Our project Knowledge4COVID-19 aims to showcase the power of integrating disparate sources of knowledge to discover the missing links. In particular, we start by building a Knowledge Graph of what is known about COVID-19 and related viruses to predict interactions and potential adverse effects of drugs suggested for the treatment of COVID-19. Such estimations are quintessential to make safety decisions related to new clinical trials. Furthermore, we are working to address new tasks, such as the identification of potential targets and their association with candidate drugs. Our recent work on similar tasks in the context of the European project iASiS project and the collaboration of research teams that cover different aspects of the problem provides a sound "springboard" for our project. Knowledge engineering technologies are put together with natural language processing and machine learning methods in order to create a knowledge graph of scientific publications and drugs of COVID-19. As a result, the Knowledge4COVID-19 Knowledge Graph is created and several services to explore scientific literature and potential drugs. More importantly, we provide machine methods (i.e., supervised and unsupervised) APIs that allow for the prediction and discovery of the interactions and adverse events of the drugs suggested to treat COVID-19.
The Knowledge4COVID-19 team is composed of the following members:
The Scientific Data Management group at TIB (SDM): Anery Patel, Ariam Rivas, Ahmad Sakor, Vitalis Wiens, and Maria-Esther Vidal (Technical team) and Gabriela Ydler (dissemination).
The Software and Knowledge Engineering Laboratory at NCSR (SKEL): Kostantinos Bougiatiotis, Fotis Aisopos, Anastasia Krithara, and George Paliouras
The Knowledge4COVID-19 Architecture
The SDM group developed a data-driven pipeline able to extract information about drugs and diseases from the scientific literature in the COVID-19 dataset, as well as relevant information for the extracted drugs (e.g., drug-drug interactions, side effects, and indications) from DrugBank. The extracted information is integrated into the Knowledge4COVID-19 knowledge graph. This dataset comprises 52K publications from Pubmed, bioRxiv, medRxiv, and PubMed Central (PMC). The natural language processing tool MetaMap was utilized to recognize drugs and diseases from the titles and abstracts of the integrated articles; the Unified Medical Language System (UMLS) was used to describe the extracted medical entities using a controlled vocabulary of medical terms. In total, 4,162 drugs and 2,012 medical conditions were extracted from the integrated publications. The coronavirus-related drugs are frequently mentioned in these publications; the drugs Chloroquine, Zinc, Human interferon, Methylprednisolone, Ritonavir, Hydroxychloroquine, and Lopinavir represent the top most frequently mentioned drugs. Similarly, the most common medical conditions described in these publications include essential thrombocythemia, cardiac arrest, pneumonia, multiple chronic conditions, and asthma. These distributions reveal interesting properties in the publications that composed the COVID-19 dataset.

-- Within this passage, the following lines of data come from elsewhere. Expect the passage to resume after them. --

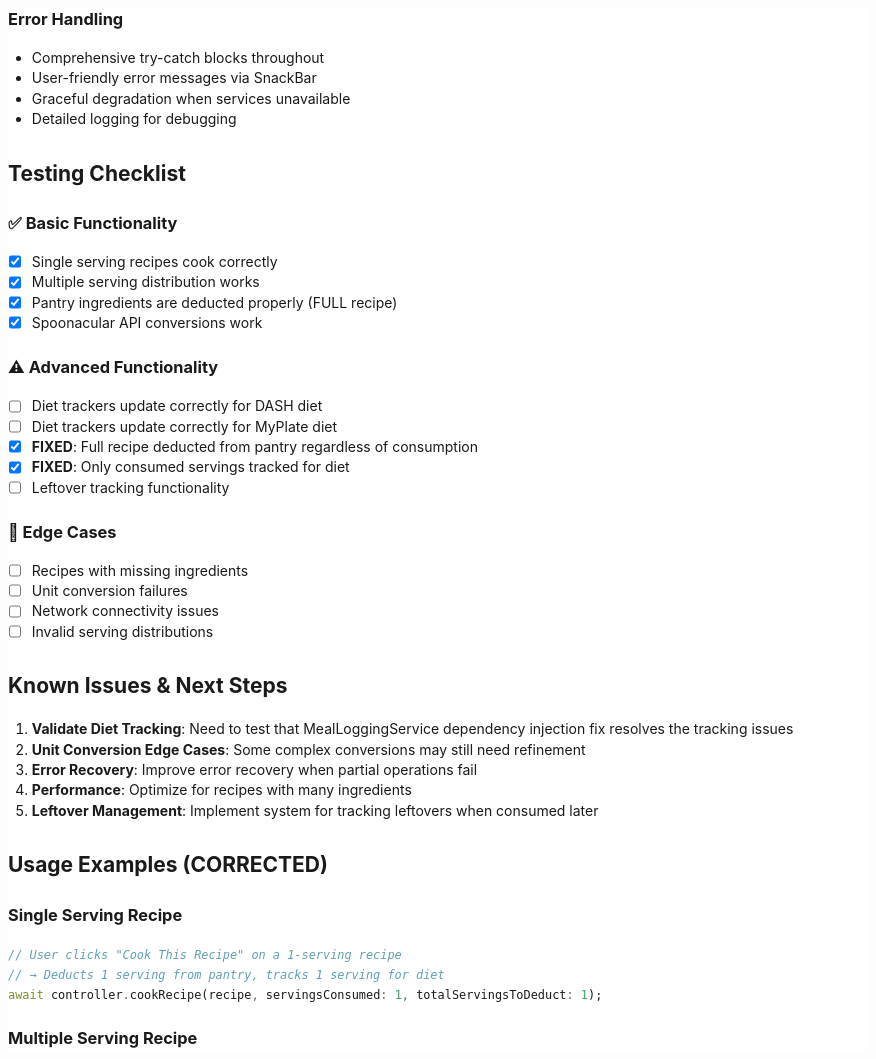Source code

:### Error Handling

- Comprehensive try-catch blocks throughout
- User-friendly error messages via SnackBar
- Graceful degradation when services unavailable
- Detailed logging for debugging

## Testing Checklist

### ✅ Basic Functionality

- [x] Single serving recipes cook correctly
- [x] Multiple serving distribution works
- [x] Pantry ingredients are deducted properly (FULL recipe)
- [x] Spoonacular API conversions work

### ⚠️ Advanced Functionality

- [ ] Diet trackers update correctly for DASH diet
- [ ] Diet trackers update correctly for MyPlate diet
- [x] **FIXED**: Full recipe deducted from pantry regardless of consumption
- [x] **FIXED**: Only consumed servings tracked for diet
- [ ] Leftover tracking functionality

### 🔄 Edge Cases

- [ ] Recipes with missing ingredients
- [ ] Unit conversion failures
- [ ] Network connectivity issues
- [ ] Invalid serving distributions

## Known Issues & Next Steps

1. **Validate Diet Tracking**: Need to test that MealLoggingService dependency injection fix resolves the tracking issues
2. **Unit Conversion Edge Cases**: Some complex conversions may still need refinement
3. **Error Recovery**: Improve error recovery when partial operations fail
4. **Performance**: Optimize for recipes with many ingredients
5. **Leftover Management**: Implement system for tracking leftovers when consumed later

## Usage Examples (CORRECTED)

### Single Serving Recipe

```dart
// User clicks "Cook This Recipe" on a 1-serving recipe
// → Deducts 1 serving from pantry, tracks 1 serving for diet
await controller.cookRecipe(recipe, servingsConsumed: 1, totalServingsToDeduct: 1);
```

### Multiple Serving Recipe
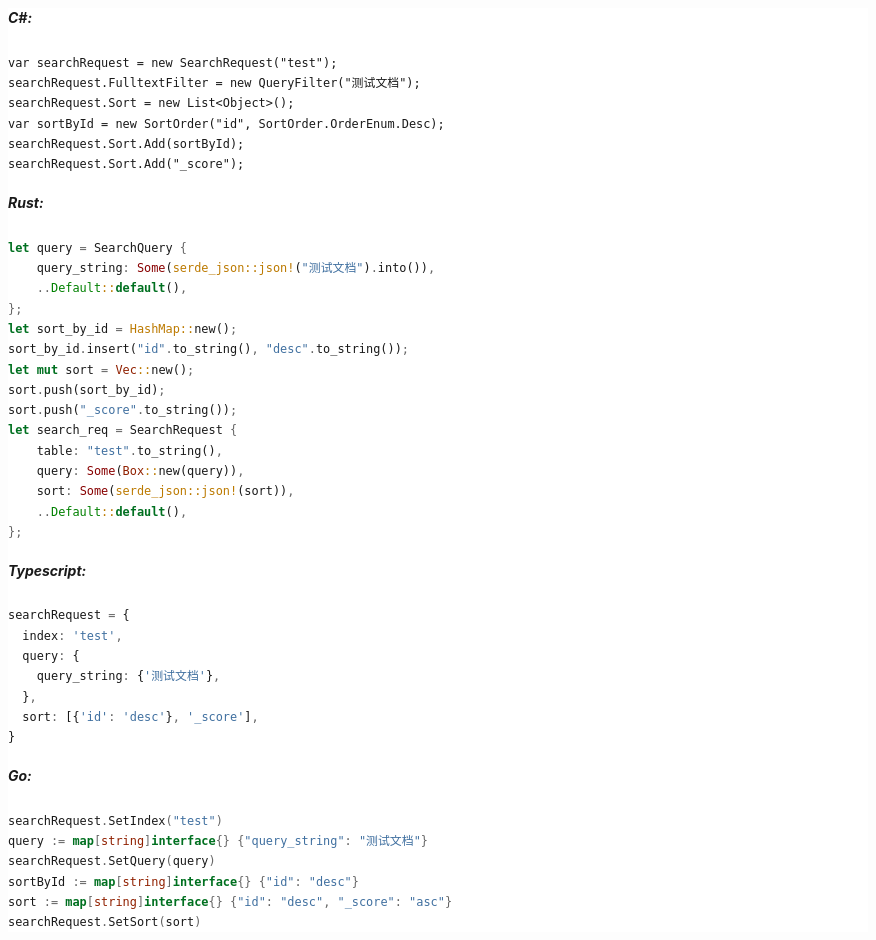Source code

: 

##### C#:


``` clike
var searchRequest = new SearchRequest("test");
searchRequest.FulltextFilter = new QueryFilter("测试文档");
searchRequest.Sort = new List<Object>();
var sortById = new SortOrder("id", SortOrder.OrderEnum.Desc);
searchRequest.Sort.Add(sortById);
searchRequest.Sort.Add("_score");
```



##### Rust:


``` rust
let query = SearchQuery {
    query_string: Some(serde_json::json!("测试文档").into()),
    ..Default::default(),
};
let sort_by_id = HashMap::new();
sort_by_id.insert("id".to_string(), "desc".to_string()); 
let mut sort = Vec::new();
sort.push(sort_by_id);
sort.push("_score".to_string());
let search_req = SearchRequest {
    table: "test".to_string(),
    query: Some(Box::new(query)),
    sort: Some(serde_json::json!(sort)),
    ..Default::default(),
};
```



##### Typescript:


``` typescript
searchRequest = {
  index: 'test',
  query: {
    query_string: {'测试文档'},
  },
  sort: [{'id': 'desc'}, '_score'],
}
```



##### Go:


```go
searchRequest.SetIndex("test")
query := map[string]interface{} {"query_string": "测试文档"}
searchRequest.SetQuery(query)
sortById := map[string]interface{} {"id": "desc"}
sort := map[string]interface{} {"id": "desc", "_score": "asc"}
searchRequest.SetSort(sort)
```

The Knowledge4COVID-19 Knowledge Graph
The Knowledge4COVID-19 knowledge graph includes information about adverse effects that may exist when two or more drugs are taken together. Interactions between drugs that may cause adverse side effects have been extracted from the scientific database DrugBank. FALCON- an entity linking tool developed by the members of the SDM team- was used to extract this information from the textual descriptions in DrugBank. As a result, 2,205,099 drug-drug interactions and 5,965 drug toxicities are part of the Knowledge4COVID-19 knowledge graph. Moreover, the SKEL team contributed with machine learning methods that resort to contextual information from the scientific literature stored in the Knowledge4COVID-19 knowledge graph to predict drug-drug interactions. In total, 22,346 potential novel drug-drug interactions are part of the Knowledge4COVID-19 knowledge graph. Knowledge4COVID-19 is linked to existing knowledge graphs to include encyclopaedic and factual knowledge about drugs and conditions represented in DBpedia, Bio2RDF, and DrugBank (14,524).
Patterns Among Drugs and Drug-Drug Interactions
The representation of information in Knowledge4COVID-19 allows for uncovering patterns that facilitate the explanation of treatment results. Moreover, these interactions- in combination with the information about coronavirus-related drugs and medical conditions extracted from scientific articles- enable the understanding of the potential adverse medical conditions that may occur in the presence of conditions such as high blood pressure, asthma, or diabetes.
In the future, we plan to integrate clinical COVID-19 related data to detect patterns that can explain the correlation between survival, and drug interactions and toxicities. We also plan to connect the Knowledge4COVID-19 knowledge graph with the Open Research Knowledge Graph (ORKG). In addition, other types of interactions, e.g., drug-target, protein-protein, and drug-side effects will be extracted from the literature and from scientific databases.